Realism and explicitness are problems. They tend to exclude other aspects: abstractions and more subtle chains of causation. I find over-realism jarring. For some reason, when I read histories I don't imagine the foul odors and general grottiness of past times. (In fact, I don't seem to "imagine" anything at all, in terms of pictures in my mind). When I read the gospel story, I'm not dwelling on that level of detail. But the storyteller or filmmaker has a problem: the story has to be presented in some way, with real characters and incidents and dialogue. What to put in and leave out, and what tone and perspective to
use?

Is it a good film? It's well-made, sufficiently "artistic", although the pacing is strange and I often thought "let's get this bit over with"
(and not just during the beatings). Simon, helping bear the cross, comforts the viewer as well as Jesus: "We're almost there. Not much longer." Probably the oddest element of the production is that the resurrection gets only a few seconds at the very end. I can't imagine wanting to own it or see it repeatedly.

Gibson seems to have purposefully drained some of the drama from the story, insisting instead on his sustained vision of suffering.

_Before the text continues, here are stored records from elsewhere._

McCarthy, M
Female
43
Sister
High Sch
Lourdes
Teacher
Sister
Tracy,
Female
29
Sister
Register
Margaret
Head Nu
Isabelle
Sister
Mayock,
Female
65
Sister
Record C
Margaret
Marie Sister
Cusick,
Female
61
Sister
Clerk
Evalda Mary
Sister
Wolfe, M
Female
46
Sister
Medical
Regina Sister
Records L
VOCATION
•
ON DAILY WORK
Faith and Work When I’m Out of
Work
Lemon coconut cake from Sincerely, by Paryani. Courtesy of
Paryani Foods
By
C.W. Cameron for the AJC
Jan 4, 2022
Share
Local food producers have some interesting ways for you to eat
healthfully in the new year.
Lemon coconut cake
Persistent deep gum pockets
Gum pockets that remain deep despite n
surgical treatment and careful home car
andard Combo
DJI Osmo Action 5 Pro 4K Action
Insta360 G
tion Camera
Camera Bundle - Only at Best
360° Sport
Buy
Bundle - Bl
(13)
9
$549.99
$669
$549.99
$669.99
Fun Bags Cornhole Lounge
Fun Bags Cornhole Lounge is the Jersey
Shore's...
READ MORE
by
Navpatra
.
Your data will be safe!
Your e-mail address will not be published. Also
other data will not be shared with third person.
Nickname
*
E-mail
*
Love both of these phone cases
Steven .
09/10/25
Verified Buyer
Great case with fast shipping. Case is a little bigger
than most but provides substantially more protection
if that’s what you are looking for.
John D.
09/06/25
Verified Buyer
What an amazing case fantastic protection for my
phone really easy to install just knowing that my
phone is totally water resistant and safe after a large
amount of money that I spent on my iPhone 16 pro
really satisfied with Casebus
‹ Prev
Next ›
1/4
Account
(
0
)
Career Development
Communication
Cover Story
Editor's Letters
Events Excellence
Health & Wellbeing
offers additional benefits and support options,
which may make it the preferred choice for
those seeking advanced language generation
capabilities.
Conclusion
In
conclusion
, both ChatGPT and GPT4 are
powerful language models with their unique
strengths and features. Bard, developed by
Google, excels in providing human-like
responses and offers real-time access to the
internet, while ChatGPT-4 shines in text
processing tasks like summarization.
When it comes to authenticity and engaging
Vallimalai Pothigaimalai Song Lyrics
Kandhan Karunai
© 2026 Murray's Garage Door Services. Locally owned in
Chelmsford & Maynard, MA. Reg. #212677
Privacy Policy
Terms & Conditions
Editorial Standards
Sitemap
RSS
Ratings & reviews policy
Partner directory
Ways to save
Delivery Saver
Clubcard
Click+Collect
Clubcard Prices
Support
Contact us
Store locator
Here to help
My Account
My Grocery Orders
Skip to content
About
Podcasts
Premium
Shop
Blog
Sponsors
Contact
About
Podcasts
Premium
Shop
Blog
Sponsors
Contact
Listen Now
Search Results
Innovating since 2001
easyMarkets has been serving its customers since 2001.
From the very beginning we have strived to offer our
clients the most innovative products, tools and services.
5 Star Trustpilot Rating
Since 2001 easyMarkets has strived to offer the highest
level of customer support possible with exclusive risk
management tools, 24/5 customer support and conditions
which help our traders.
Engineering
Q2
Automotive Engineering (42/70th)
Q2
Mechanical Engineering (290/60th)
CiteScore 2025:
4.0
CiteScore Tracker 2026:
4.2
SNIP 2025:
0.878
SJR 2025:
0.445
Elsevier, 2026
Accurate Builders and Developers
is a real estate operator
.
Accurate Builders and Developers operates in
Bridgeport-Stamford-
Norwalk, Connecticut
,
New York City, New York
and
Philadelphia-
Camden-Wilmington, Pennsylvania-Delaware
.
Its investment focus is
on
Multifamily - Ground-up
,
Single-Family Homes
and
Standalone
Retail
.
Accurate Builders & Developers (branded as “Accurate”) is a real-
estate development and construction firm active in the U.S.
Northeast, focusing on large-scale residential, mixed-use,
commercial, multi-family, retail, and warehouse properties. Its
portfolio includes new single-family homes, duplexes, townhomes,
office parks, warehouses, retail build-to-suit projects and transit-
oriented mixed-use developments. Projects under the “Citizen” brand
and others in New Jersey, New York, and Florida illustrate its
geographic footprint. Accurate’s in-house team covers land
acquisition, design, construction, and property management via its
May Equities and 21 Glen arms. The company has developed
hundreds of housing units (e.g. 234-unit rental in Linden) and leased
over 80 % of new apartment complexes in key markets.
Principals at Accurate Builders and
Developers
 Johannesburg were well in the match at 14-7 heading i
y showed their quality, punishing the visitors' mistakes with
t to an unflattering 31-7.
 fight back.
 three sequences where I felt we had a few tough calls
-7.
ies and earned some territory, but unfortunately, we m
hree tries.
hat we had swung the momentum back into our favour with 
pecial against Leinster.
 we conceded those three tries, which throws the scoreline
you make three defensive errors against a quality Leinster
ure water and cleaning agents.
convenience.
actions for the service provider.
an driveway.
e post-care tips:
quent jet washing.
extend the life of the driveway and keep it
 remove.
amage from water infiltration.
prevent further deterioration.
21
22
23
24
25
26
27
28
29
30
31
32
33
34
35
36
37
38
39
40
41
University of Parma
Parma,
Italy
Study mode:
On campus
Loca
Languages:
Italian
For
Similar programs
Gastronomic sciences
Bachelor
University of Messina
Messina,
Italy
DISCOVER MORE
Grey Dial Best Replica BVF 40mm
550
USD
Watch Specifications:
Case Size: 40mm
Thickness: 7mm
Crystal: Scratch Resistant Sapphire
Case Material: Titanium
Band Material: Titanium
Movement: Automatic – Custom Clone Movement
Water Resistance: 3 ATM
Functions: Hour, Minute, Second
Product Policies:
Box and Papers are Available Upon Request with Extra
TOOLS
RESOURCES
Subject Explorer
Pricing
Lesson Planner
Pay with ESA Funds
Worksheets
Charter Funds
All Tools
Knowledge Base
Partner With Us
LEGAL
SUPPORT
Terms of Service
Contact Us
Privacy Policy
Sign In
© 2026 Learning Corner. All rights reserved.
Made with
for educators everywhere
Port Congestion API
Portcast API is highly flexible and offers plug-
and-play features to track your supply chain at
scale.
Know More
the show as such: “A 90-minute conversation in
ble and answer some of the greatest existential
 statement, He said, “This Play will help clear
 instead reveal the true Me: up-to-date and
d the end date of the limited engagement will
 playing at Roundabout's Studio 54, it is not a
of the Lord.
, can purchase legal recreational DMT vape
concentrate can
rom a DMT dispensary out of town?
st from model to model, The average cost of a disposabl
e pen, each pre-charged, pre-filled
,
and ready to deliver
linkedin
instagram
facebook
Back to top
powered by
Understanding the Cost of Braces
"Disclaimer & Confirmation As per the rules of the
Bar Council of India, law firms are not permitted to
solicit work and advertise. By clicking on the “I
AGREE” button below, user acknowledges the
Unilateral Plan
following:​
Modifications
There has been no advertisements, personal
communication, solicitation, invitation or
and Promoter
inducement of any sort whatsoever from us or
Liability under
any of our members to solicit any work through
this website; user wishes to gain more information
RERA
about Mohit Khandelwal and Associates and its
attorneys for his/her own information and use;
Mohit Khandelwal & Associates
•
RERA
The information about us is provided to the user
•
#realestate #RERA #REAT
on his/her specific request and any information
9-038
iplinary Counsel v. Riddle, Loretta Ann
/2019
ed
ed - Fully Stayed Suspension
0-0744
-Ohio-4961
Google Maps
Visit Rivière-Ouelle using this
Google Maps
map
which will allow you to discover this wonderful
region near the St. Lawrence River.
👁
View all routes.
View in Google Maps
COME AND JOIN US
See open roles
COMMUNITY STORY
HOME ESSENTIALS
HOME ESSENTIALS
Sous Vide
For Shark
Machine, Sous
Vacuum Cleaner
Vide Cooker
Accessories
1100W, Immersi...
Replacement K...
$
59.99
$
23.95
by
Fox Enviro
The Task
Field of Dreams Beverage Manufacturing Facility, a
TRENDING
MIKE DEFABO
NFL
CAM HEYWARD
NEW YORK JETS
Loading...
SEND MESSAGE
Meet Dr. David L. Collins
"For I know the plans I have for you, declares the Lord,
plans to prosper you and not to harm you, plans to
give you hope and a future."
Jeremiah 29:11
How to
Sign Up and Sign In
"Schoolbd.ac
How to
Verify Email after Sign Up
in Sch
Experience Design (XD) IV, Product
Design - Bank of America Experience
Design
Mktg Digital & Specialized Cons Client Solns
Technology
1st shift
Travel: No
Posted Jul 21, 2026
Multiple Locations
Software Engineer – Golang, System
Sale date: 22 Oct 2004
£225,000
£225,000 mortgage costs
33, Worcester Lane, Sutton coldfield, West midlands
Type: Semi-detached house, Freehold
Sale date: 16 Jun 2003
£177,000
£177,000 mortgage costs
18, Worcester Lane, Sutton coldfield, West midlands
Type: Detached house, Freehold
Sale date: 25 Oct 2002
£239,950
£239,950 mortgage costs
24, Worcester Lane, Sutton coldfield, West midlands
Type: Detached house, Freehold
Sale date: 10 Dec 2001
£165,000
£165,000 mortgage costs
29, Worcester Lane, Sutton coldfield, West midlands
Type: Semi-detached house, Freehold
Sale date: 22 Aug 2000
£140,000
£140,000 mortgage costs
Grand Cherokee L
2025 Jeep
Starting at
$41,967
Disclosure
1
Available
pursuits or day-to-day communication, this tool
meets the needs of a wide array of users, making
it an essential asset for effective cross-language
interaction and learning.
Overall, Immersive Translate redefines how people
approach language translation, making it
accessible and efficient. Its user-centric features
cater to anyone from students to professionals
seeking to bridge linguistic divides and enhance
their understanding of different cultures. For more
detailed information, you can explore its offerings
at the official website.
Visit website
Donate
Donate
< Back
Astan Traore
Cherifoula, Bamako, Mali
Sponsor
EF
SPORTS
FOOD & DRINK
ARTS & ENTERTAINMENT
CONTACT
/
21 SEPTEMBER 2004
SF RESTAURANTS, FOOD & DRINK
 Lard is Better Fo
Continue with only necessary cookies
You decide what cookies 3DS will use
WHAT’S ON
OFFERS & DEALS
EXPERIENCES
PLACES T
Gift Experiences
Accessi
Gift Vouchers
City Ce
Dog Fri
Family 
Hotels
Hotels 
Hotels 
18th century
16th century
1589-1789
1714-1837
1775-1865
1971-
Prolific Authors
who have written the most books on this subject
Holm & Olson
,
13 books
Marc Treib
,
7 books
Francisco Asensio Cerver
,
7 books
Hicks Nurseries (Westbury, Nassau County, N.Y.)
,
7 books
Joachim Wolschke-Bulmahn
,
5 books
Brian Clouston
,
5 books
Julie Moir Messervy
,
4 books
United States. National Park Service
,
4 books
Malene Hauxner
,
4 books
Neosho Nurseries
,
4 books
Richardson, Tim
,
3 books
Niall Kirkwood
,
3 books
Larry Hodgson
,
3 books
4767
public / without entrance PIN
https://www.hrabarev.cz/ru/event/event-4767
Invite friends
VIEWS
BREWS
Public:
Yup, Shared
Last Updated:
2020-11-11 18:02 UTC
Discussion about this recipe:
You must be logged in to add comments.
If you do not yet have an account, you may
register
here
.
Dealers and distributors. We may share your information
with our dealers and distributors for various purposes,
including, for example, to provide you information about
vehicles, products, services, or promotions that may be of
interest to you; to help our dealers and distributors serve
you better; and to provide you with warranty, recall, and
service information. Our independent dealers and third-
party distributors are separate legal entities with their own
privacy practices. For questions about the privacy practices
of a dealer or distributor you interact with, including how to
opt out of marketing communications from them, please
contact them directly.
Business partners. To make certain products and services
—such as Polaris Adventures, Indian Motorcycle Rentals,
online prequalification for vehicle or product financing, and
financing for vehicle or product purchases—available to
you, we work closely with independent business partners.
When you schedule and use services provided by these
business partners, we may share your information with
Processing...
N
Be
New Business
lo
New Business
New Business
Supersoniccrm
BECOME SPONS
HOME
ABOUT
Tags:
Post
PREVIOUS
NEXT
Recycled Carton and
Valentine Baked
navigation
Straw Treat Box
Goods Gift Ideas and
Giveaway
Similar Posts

I can't explain that, but it did make me think of Eliade's "sacred time", that timeless dimension that holy things occupy. The Passion never stops.

Just as even bad or eccentric Shakespeare productions always suggest something new in the text, so does every Christmas pageant or Jesus film prompt thoughts on deep mysteries. This film does make me think about the strange juxtaposition of pain and love at the heart of Christianity,
the spirit and the flesh, that timeless realm of the sacred and its manifestation in history.

But, in the end: I was vastly more moved by the end of the 1959 "Ben Hur" than by this film.

Gibson lost my good will at one point: towards the end of the crucifixion the scared body becomes a sort of art canvas, photographed for the interesting patterns. Hell with that, I thought.

Why do so many Christians like this film so much? Many of them do not share the emphasis on the Passion in their own churches. I can only
suppose that they appreciate a serious, well-made, devout film about Christ, when so little of that has come out of the industry in recent years. We live in strange times that it should loom so large in the culture wars.

Small points:

* These days, Mary Magdalene is always conflated with "the woman taken in adultery." When did that start?

* Note Herod's court. Mel likes using gays as weakling villains.

* Interesting political manoevering between Pilate and Caiaphas, all done with glances.